═════ DATA

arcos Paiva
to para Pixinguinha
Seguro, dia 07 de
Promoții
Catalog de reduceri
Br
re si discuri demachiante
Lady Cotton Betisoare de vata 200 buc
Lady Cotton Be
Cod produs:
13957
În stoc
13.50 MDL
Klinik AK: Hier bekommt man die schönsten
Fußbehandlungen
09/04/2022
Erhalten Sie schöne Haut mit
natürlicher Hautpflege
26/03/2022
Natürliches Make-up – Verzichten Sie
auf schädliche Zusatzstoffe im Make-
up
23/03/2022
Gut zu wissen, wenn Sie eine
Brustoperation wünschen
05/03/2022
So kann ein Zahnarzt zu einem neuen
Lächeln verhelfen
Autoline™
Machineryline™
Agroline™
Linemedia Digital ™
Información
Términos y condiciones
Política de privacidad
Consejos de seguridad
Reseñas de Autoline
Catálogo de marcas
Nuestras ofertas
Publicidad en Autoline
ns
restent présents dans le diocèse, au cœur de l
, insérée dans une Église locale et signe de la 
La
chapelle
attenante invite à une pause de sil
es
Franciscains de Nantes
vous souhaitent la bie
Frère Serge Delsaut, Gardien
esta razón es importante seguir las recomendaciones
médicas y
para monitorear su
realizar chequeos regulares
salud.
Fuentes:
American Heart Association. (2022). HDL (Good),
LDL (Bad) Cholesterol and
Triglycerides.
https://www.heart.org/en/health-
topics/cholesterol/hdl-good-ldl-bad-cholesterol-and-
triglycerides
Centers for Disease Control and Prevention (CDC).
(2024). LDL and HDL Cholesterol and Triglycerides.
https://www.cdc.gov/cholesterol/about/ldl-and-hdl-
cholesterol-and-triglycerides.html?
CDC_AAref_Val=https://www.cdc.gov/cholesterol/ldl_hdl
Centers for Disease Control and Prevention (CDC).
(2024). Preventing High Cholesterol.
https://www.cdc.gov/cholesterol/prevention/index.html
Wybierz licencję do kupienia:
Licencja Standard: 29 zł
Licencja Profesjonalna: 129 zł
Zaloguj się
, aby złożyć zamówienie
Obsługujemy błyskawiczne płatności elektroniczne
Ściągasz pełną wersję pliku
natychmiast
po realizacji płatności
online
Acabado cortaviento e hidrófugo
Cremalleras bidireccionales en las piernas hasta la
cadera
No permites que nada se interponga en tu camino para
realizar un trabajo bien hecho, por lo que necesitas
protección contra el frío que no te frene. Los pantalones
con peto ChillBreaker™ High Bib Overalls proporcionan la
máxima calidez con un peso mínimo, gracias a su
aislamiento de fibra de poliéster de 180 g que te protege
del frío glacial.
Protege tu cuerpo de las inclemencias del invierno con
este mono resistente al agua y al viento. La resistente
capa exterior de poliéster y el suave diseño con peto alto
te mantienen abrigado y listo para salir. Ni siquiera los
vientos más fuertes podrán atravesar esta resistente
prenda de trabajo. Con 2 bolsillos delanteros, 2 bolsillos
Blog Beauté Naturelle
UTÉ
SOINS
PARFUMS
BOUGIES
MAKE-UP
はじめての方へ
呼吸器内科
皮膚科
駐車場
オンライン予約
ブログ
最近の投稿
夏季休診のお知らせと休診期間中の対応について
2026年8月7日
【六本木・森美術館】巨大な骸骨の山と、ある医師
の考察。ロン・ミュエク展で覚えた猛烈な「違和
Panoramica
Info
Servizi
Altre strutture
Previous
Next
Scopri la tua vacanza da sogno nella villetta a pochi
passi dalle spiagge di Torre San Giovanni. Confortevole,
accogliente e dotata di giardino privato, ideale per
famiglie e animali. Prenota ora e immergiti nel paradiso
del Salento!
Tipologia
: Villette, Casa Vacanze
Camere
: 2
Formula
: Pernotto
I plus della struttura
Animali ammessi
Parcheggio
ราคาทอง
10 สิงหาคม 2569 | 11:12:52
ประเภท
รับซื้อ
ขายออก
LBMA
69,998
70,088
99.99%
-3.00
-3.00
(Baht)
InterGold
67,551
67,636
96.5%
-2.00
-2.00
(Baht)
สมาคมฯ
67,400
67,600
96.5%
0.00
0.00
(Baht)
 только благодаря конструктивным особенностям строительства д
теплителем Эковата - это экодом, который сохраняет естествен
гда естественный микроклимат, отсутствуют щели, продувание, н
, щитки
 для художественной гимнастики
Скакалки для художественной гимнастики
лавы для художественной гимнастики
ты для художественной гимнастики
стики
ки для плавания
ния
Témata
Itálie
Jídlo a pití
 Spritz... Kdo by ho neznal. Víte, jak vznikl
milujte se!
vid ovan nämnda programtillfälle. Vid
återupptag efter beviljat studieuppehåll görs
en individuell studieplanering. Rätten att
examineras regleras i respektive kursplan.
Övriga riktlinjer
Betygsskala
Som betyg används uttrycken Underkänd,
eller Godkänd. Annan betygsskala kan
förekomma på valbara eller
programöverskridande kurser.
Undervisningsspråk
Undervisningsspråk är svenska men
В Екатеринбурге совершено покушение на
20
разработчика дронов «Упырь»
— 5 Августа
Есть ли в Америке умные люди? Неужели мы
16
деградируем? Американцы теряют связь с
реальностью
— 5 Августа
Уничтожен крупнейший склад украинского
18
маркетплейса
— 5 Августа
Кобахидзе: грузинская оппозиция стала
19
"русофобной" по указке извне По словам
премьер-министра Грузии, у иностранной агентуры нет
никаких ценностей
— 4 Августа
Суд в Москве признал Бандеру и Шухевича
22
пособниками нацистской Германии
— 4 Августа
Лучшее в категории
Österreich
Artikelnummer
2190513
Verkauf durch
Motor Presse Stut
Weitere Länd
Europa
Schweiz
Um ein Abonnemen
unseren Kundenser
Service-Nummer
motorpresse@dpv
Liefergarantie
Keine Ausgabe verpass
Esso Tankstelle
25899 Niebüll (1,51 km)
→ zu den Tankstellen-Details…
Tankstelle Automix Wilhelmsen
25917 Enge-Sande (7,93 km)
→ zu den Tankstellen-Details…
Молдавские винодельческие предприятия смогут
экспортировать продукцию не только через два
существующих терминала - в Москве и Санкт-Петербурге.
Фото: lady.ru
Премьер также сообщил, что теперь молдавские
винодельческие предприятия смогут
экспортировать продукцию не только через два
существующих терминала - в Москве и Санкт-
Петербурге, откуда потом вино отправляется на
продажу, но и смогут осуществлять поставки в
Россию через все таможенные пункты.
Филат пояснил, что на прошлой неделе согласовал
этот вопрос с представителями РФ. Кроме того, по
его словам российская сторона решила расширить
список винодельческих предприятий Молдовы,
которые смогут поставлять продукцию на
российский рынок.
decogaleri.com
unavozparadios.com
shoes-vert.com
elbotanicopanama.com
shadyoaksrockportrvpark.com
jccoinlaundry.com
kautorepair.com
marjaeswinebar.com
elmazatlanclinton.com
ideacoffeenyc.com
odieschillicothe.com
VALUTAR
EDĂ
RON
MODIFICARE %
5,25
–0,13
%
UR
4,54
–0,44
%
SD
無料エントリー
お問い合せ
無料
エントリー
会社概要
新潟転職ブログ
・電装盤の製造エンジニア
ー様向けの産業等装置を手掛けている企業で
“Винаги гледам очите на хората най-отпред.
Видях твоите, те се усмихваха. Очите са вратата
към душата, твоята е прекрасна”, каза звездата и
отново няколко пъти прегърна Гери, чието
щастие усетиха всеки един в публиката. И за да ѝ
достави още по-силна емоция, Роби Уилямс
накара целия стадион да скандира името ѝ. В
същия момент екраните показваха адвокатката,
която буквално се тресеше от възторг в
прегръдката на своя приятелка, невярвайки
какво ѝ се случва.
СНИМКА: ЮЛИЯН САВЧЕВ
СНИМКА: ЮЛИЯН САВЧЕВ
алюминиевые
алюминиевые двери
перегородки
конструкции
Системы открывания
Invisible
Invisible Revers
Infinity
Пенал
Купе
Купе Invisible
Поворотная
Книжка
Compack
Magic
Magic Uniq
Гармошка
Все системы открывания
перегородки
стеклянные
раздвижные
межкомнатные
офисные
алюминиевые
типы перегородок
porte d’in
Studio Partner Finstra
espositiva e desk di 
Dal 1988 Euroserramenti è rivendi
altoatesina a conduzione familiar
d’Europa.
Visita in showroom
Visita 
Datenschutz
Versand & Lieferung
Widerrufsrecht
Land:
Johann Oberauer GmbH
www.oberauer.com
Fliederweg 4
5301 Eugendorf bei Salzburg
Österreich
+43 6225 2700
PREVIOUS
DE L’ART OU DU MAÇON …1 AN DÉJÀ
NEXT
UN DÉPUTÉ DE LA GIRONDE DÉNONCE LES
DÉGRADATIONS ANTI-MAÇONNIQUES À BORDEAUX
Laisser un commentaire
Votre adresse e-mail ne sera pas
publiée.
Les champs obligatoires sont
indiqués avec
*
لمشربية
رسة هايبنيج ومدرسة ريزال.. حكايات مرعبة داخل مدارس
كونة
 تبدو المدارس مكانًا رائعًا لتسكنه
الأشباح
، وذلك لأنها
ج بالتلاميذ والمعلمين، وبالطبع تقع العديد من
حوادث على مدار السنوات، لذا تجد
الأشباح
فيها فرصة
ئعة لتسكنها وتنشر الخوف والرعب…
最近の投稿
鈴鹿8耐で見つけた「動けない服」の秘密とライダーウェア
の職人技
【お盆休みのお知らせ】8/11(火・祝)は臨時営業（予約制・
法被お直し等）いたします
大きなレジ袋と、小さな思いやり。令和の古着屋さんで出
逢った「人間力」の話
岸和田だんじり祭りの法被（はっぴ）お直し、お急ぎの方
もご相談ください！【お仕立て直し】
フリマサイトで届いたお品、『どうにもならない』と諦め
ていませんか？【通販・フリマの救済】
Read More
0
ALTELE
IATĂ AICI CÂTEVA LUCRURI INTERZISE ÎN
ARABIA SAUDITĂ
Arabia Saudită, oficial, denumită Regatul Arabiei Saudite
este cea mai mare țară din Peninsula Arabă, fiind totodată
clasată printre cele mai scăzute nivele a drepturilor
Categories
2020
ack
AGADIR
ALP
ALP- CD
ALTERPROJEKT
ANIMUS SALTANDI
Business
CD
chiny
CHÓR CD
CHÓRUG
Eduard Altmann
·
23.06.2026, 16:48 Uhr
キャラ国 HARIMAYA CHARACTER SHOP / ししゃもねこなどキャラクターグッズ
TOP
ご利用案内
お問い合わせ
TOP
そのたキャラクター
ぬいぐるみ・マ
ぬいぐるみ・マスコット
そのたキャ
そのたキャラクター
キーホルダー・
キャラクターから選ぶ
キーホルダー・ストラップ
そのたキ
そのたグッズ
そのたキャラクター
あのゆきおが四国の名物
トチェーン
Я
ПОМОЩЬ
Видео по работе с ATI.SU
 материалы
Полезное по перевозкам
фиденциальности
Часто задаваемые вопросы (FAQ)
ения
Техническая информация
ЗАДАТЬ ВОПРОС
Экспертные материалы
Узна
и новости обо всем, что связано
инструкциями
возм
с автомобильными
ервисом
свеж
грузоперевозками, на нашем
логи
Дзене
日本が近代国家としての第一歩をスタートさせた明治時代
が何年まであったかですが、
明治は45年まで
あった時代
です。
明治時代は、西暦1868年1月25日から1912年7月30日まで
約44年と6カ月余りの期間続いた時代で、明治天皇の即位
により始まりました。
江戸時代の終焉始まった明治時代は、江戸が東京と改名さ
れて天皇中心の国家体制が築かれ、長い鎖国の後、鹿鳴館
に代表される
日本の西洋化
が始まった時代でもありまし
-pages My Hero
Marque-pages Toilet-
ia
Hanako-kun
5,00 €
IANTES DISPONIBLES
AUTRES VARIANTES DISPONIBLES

══════════

Convert the lines of the records above into a numbered list, from the first line through the line that contains "No permites que", leaving out any blank lines.

1. arcos Paiva
2. to para Pixinguinha
3. Seguro, dia 07 de
4. Promoții
5. Catalog de reduceri
6. Br
7. re si discuri demachiante
8. Lady Cotton Betisoare de vata 200 buc
9. Lady Cotton Be
10. Cod produs:
11. 13957
12. În stoc
13. 13.50 MDL
14. Klinik AK: Hier bekommt man die schönsten
15. Fußbehandlungen
16. 09/04/2022
17. Erhalten Sie schöne Haut mit
18. natürlicher Hautpflege
19. 26/03/2022
20. Natürliches Make-up – Verzichten Sie
21. auf schädliche Zusatzstoffe im Make-
22. up
23. 23/03/2022
24. Gut zu wissen, wenn Sie eine
25. Brustoperation wünschen
26. 05/03/2022
27. So kann ein Zahnarzt zu einem neuen
28. Lächeln verhelfen
29. Autoline™
30. Machineryline™
31. Agroline™
32. Linemedia Digital ™
33. Información
34. Términos y condiciones
35. Política de privacidad
36. Consejos de seguridad
37. Reseñas de Autoline
38. Catálogo de marcas
39. Nuestras ofertas
40. Publicidad en Autoline
41. ns
42. restent présents dans le diocèse, au cœur de l
43. , insérée dans une Église locale et signe de la 
44. La
45. chapelle
46. attenante invite à une pause de sil
47. es
48. Franciscains de Nantes
49. vous souhaitent la bie
50. Frère Serge Delsaut, Gardien
51. esta razón es importante seguir las recomendaciones
52. médicas y
53. para monitorear su
54. realizar chequeos regulares
55. salud.
56. Fuentes:
57. American Heart Association. (2022). HDL (Good),
58. LDL (Bad) Cholesterol and
59. Triglycerides.
60. https://www.heart.org/en/health-
61. topics/cholesterol/hdl-good-ldl-bad-cholesterol-and-
62. triglycerides
63. Centers for Disease Control and Prevention (CDC).
64. (2024). LDL and HDL Cholesterol and Triglycerides.
65. https://www.cdc.gov/cholesterol/about/ldl-and-hdl-
66. cholesterol-and-triglycerides.html?
67. CDC_AAref_Val=https://www.cdc.gov/cholesterol/ldl_hdl
68. Centers for Disease Control and Prevention (CDC).
69. (2024). Preventing High Cholesterol.
70. https://www.cdc.gov/cholesterol/prevention/index.html
71. Wybierz licencję do kupienia:
72. Licencja Standard: 29 zł
73. Licencja Profesjonalna: 129 zł
74. Zaloguj się
75. , aby złożyć zamówienie
76. Obsługujemy błyskawiczne płatności elektroniczne
77. Ściągasz pełną wersję pliku
78. natychmiast
79. po realizacji płatności
80. online
81. Acabado cortaviento e hidrófugo
82. Cremalleras bidireccionales en las piernas hasta la
83. cadera
84. No permites que nada se interponga en tu camino para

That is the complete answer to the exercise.